* [PROVIDED DATA]:
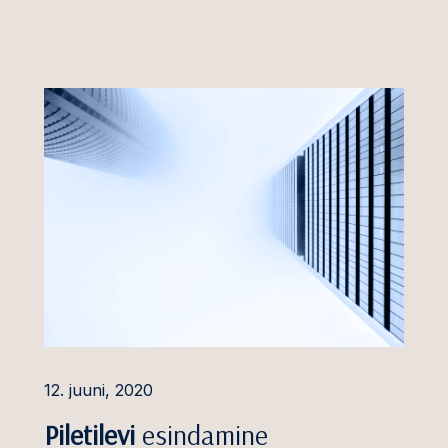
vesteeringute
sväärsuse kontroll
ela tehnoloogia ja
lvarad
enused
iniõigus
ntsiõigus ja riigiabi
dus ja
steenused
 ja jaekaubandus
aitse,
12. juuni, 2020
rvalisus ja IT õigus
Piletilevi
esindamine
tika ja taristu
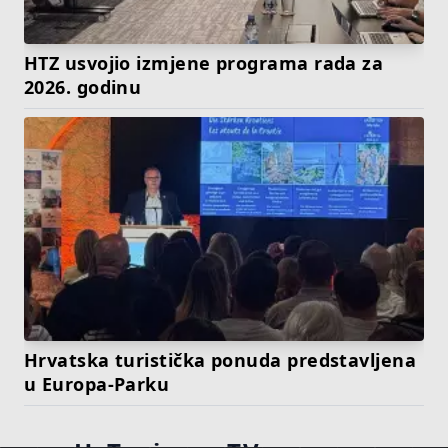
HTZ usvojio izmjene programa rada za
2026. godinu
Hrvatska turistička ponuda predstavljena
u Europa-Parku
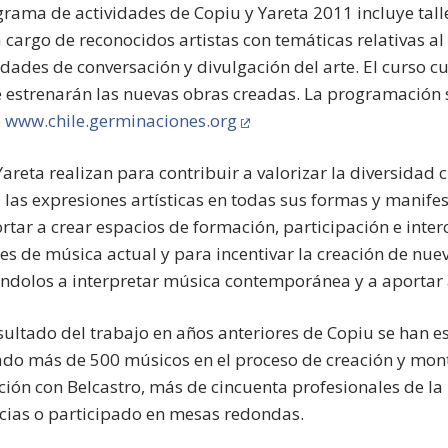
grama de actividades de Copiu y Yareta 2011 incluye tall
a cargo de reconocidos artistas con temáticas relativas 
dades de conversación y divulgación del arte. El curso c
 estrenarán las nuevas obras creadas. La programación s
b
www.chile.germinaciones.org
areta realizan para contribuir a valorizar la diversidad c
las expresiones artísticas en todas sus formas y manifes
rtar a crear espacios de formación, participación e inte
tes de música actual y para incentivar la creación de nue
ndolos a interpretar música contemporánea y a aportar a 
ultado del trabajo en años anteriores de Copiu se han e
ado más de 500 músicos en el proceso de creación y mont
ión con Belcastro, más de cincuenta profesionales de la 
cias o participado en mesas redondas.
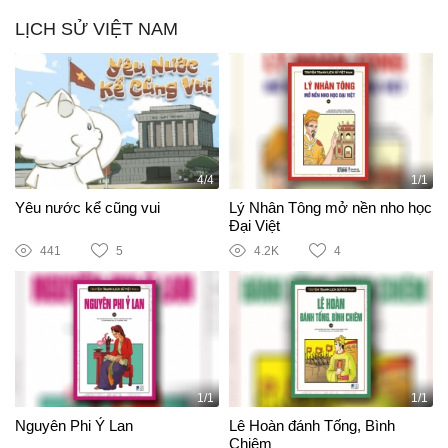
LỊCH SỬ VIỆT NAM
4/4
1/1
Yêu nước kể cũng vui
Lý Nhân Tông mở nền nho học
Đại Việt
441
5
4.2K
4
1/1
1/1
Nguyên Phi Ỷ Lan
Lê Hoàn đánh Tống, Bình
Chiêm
* * *
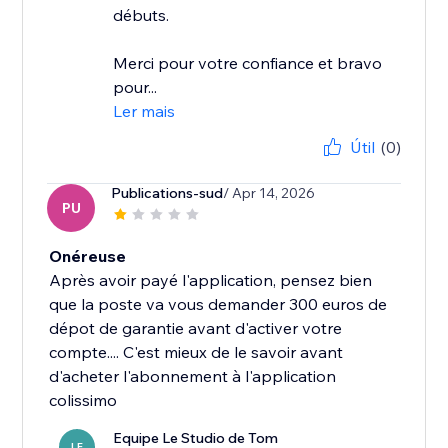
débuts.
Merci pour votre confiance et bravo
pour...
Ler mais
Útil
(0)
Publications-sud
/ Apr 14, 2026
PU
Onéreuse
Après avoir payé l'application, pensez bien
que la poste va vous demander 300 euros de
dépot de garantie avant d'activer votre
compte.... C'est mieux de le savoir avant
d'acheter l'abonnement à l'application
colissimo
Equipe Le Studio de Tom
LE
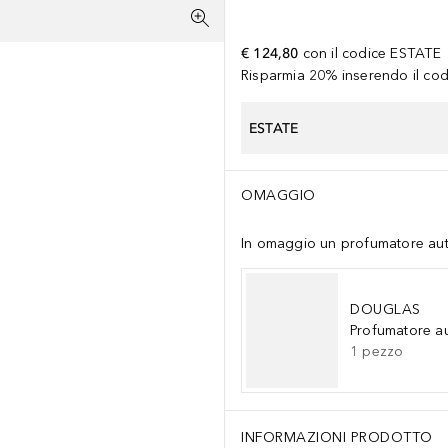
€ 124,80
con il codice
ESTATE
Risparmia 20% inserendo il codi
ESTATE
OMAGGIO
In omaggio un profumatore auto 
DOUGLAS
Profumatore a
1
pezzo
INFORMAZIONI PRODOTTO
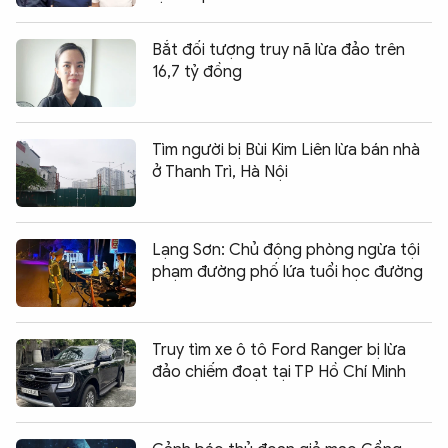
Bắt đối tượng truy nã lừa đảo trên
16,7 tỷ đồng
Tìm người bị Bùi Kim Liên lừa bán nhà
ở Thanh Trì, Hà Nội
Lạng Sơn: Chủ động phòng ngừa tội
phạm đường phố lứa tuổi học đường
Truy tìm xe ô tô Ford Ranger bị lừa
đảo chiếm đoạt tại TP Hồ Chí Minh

* [WRITTEN TASK]: How many lines of the data above contain the word "pour"? Reply with the number alone.

* [SOLUTION FOR THIS TASK]: 2